[What is expected]
In the records below, begin at the line containing "national pour l’administration de Gaza —" and end at the line containing "indépendant des institutions israéliennes."; quote every line in that span exactly, including both boundary lines, and no others.

--- Data ---

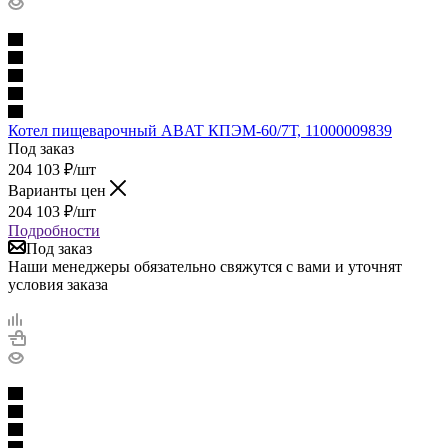
Котел пищеварочный ABAT КПЭМ-60/7Т, 11000009839
Под заказ
204 103
₽
/шт
Варианты цен
204 103
₽
/шт
Подробности
Под заказ
Наши менеджеры обязательно свяжутся с вами и уточнят
условия заказа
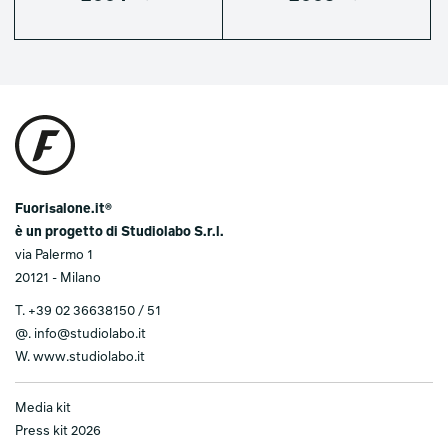
Fuorisalone.it®
è un progetto di Studiolabo S.r.l.
via Palermo 1
20121 - Milano
T.
+39 02 36638150 / 51
@.
info@studiolabo.it
W.
www.studiolabo.it
Media kit
Press kit 2026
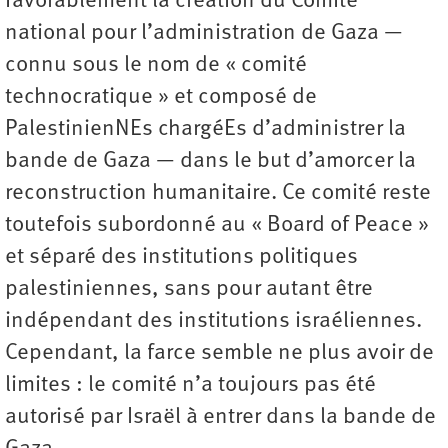
favorablement la création du Comité
national pour l’administration de Gaza —
connu sous le nom de « comité
technocratique » et composé de
PalestinienNEs chargéEs d’administrer la
bande de Gaza — dans le but d’amorcer la
reconstruction humanitaire. Ce comité reste
toutefois subordonné au « Board of Peace »
et séparé des institutions politiques
palestiniennes, sans pour autant être
indépendant des institutions israéliennes.
Cependant, la farce semble ne plus avoir de
limites : le comité n’a toujours pas été
autorisé par Israël à entrer dans la bande de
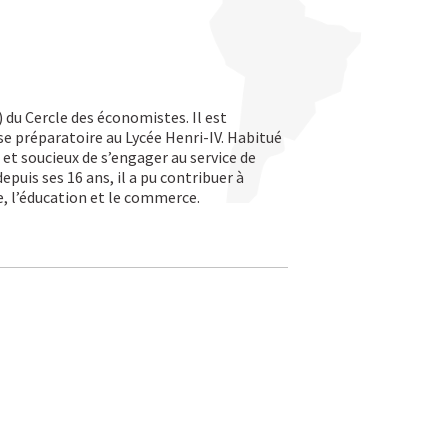
du Cercle des économistes. Il est
sse
préparatoire au Lycée Henri-IV. Habitué
et soucieux de s’engager au service de
epuis ses 16 ans, il a pu contribuer à
e, l’éducation et le commerce.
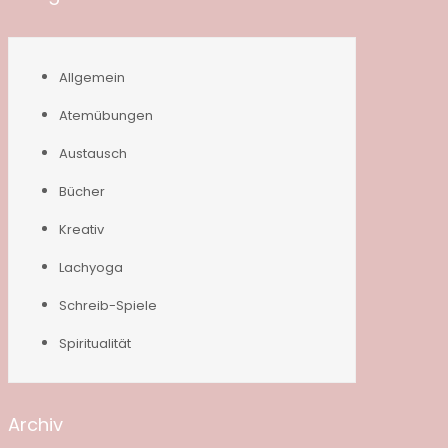
Allgemein
Atemübungen
Austausch
Bücher
Kreativ
Lachyoga
Schreib-Spiele
Spiritualität
Archiv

---

[Your response]
national pour l’administration de Gaza —
connu sous le nom de « comité
technocratique » et composé de
PalestinienNEs chargéEs d’administrer la
bande de Gaza — dans le but d’amorcer la
reconstruction humanitaire. Ce comité reste
toutefois subordonné au « Board of Peace »
et séparé des institutions politiques
palestiniennes, sans pour autant être
indépendant des institutions israéliennes.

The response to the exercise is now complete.